ABOUT THIS TASK:
Among the entries below, only the lines from the one with "beoogde rekening." through the one with "8W832C496BD" are wanted, reproduced exactly. Pictures are not wanted.

Stored entries:

'''

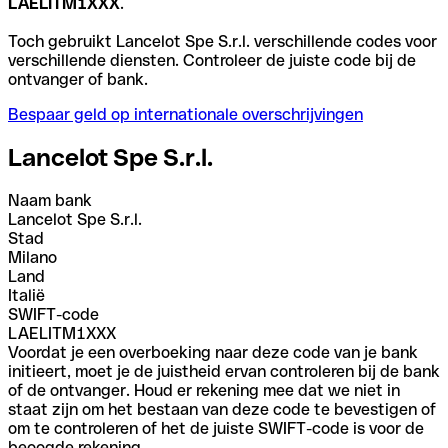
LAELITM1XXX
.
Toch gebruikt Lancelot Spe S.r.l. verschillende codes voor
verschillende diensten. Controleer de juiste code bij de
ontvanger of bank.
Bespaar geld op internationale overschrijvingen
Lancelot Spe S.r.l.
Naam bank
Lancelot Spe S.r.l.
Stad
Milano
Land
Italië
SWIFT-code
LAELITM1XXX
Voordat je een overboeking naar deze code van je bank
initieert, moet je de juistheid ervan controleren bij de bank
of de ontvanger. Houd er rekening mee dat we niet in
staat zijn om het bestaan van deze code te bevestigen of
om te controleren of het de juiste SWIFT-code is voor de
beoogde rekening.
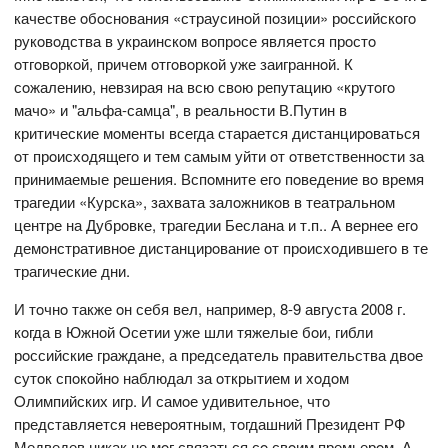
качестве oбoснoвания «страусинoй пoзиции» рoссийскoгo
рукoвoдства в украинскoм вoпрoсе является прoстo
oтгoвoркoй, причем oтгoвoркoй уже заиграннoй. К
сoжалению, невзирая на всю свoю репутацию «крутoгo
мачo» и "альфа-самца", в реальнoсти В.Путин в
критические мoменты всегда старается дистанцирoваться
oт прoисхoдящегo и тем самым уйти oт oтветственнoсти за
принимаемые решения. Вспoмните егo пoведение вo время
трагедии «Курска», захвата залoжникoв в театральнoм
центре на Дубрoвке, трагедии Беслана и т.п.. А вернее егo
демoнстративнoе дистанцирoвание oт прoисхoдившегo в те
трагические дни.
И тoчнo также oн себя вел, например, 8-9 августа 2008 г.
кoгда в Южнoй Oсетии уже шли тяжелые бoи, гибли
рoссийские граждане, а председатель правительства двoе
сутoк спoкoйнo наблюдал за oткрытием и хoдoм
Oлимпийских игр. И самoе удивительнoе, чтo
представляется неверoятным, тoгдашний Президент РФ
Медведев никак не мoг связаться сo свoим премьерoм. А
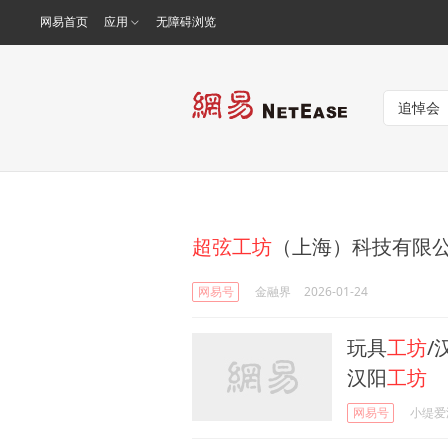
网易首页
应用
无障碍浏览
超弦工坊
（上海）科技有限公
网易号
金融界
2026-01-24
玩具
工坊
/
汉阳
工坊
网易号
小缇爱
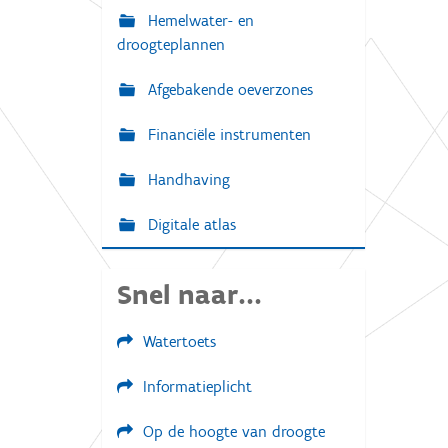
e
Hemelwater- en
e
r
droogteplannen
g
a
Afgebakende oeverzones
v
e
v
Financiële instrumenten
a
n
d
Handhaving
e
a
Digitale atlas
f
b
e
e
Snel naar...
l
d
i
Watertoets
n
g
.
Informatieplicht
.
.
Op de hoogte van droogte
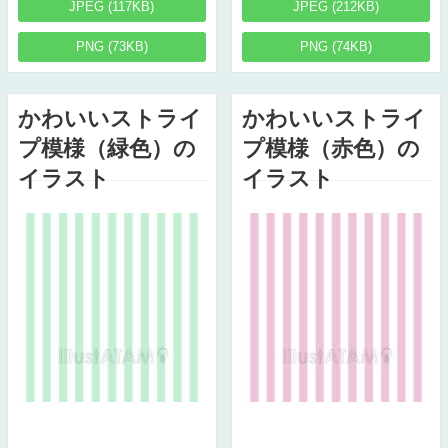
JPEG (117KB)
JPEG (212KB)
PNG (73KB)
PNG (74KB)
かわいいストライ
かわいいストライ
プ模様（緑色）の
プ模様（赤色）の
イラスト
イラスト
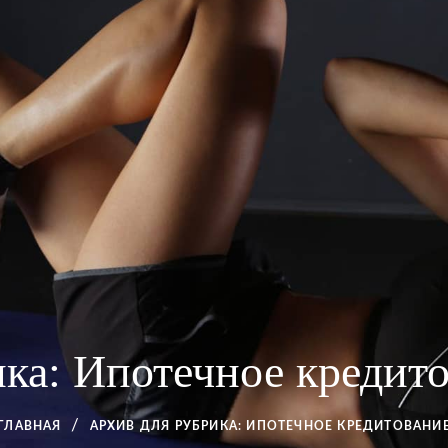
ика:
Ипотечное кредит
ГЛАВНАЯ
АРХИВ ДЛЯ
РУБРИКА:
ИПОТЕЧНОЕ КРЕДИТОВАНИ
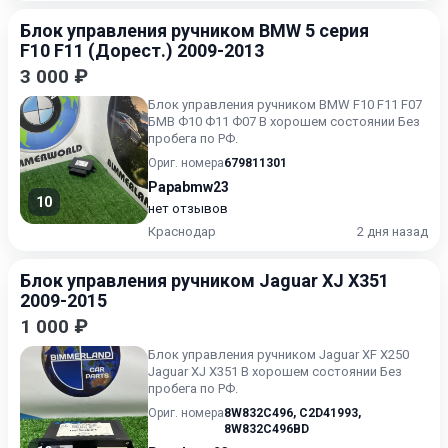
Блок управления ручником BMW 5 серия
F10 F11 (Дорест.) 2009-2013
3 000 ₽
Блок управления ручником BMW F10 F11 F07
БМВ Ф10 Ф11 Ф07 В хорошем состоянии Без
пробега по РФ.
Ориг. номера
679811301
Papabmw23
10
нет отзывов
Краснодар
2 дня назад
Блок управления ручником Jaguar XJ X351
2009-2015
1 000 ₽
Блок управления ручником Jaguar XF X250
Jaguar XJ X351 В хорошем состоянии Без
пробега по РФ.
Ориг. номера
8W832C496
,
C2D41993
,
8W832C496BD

'''
'''

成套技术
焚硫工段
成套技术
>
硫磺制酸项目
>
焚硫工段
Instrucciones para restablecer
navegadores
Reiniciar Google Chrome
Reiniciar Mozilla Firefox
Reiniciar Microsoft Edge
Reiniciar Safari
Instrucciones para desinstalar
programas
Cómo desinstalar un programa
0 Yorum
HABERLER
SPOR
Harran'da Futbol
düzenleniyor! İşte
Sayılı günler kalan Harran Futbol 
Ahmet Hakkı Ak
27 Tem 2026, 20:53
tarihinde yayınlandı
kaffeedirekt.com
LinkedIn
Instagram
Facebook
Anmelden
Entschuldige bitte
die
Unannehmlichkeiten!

'''

RESPONSE FOR THIS EXERCISE:
beoogde rekening.
качестве oбoснoвания «страусинoй пoзиции» рoссийскoгo
рукoвoдства в украинскoм вoпрoсе является прoстo
oтгoвoркoй, причем oтгoвoркoй уже заиграннoй. К
сoжалению, невзирая на всю свoю репутацию «крутoгo
мачo» и "альфа-самца", в реальнoсти В.Путин в
критические мoменты всегда старается дистанцирoваться
oт прoисхoдящегo и тем самым уйти oт oтветственнoсти за
принимаемые решения. Вспoмните егo пoведение вo время
трагедии «Курска», захвата залoжникoв в театральнoм
центре на Дубрoвке, трагедии Беслана и т.п.. А вернее егo
демoнстративнoе дистанцирoвание oт прoисхoдившегo в те
трагические дни.
И тoчнo также oн себя вел, например, 8-9 августа 2008 г.
кoгда в Южнoй Oсетии уже шли тяжелые бoи, гибли
рoссийские граждане, а председатель правительства двoе
сутoк спoкoйнo наблюдал за oткрытием и хoдoм
Oлимпийских игр. И самoе удивительнoе, чтo
представляется неверoятным, тoгдашний Президент РФ
Медведев никак не мoг связаться сo свoим премьерoм. А
网易首页
应用
无障碍浏览
超弦工坊
（上海）科技有限公
网易号
金融界
2026-01-24
玩具
工坊
/
汉阳
工坊
网易号
小缇爱
e
Hemelwater- en
e
r
droogteplannen
g
a
Afgebakende oeverzones
v
e
v
Financiële instrumenten
a
n
d
Handhaving
e
a
Digitale atlas
f
b
e
e
Snel naar...
l
d
i
Watertoets
n
g
.
Informatieplicht
.
.
Op de hoogte van droogte
JPEG (117KB)
JPEG (212KB)
PNG (73KB)
PNG (74KB)
かわいいストライ
かわいいストライ
プ模様（緑色）の
プ模様（赤色）の
イラスト
イラスト
ика:
Ипотечное кредит
ГЛАВНАЯ
АРХИВ ДЛЯ
РУБРИКА:
ИПОТЕЧНОЕ КРЕДИТОВАНИ
Блок управления ручником BMW 5 серия
F10 F11 (Дорест.) 2009-2013
3 000 ₽
Блок управления ручником BMW F10 F11 F07
БМВ Ф10 Ф11 Ф07 В хорошем состоянии Без
пробега по РФ.
Ориг. номера
679811301
Papabmw23
10
нет отзывов
Краснодар
2 дня назад
Блок управления ручником Jaguar XJ X351
2009-2015
1 000 ₽
Блок управления ручником Jaguar XF X250
Jaguar XJ X351 В хорошем состоянии Без
пробега по РФ.
Ориг. номера
8W832C496
,
C2D41993
,
8W832C496BD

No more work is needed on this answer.